Sensing a kindred spirit, Veda Mae actually smiled. "You didn't have anyone in Magdeburg back then, did you?"

"No. But they sent me over to Rudolstadt, right off the bat, as soon as Steve insisted that he needed me to go full-time rather than volunteer. Which I agreed to do, even though, with overtime, I was sure making more at Ollie's than the government pays us. The count over there speaks some English, at least, even though he sounds like one of those Shakespeare plays that Lisa Dailey tried to make us read in high school."

"Shakespeare's not so bad. We even read some of his stuff back in my day, and he sounded a lot like the King James Version. Which the Reverends Jones never should have gotten rid of and put in one of these so-called modern translations of the Bible." Veda Mae veered off on a tangent, pursuing one of her favorite grievances. By the time she ran down, Bryant had finished half of his lunch.
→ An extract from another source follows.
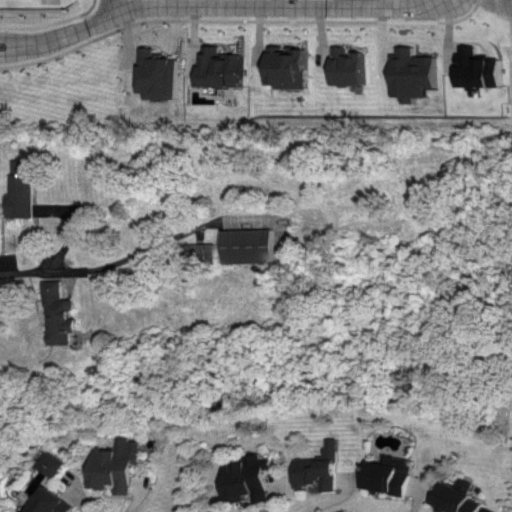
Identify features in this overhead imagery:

"Anyway, you asked what Magdeburg is like. We're trying to prevent all of the wonderful Emperor Gustavus Adolphus' Kraut allies from turning themselves into krispy kritters, which, if you ask me, most of them deserve. They're the ones who messed up and caused the disaster at Underwood's coal gas company. And now Quentin's dead himself, poor guy. None of the Krauts up at Wietze went running to help him, as far as I've ever heard.

"I'm not even at the Navy Yard, which might make some sense. I drew Station Number One. With Bibi Blackwood, of all people, as Captain and Officer in Charge. I never did hold with women 'firefighters' and I still don't. They even had to change the word from 'firemen.' "
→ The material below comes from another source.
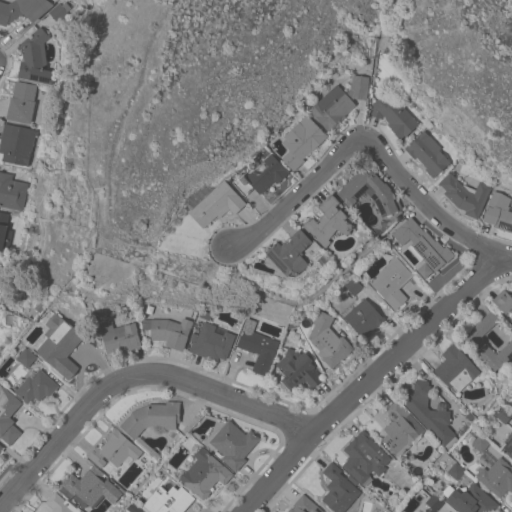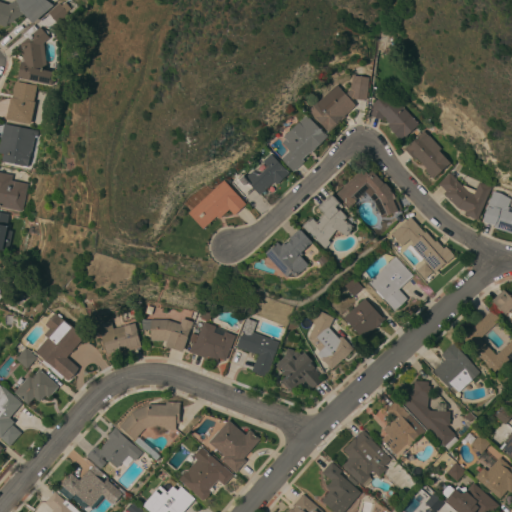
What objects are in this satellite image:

"I never heard anyone complain that Bibi couldn't handle it. She's a big woman."

Bryant couldn't argue with that. Bibi was a big woman, all right. He nodded, then said, "At least her boys are grown and Sara stayed back here in Grantville with Dean and his new wife, so she's not distracted by having to find child care and schools. I'll give her that much."

"Kraut woman."

"Bibi?"

"Dean's new wife. Would you believe that her name is Krapp?"

Bryant laughed so loud that people stared at them.

"The whole town is going to pot," Veda Mae said. "You can't believe how many decent Americans are marrying these Kraut whores. There must be a half dozen or so who are actually taking classes at that Kraut church out on what used to be Route 250 on the way to Rudolstadt so they can marry them in Kraut ceremonies. And it won't be any too soon for Ryan Baker and his girlfriend if you know what I mean, believe me. Little slut. She works in Cora Ennis' kitchen at the cafe."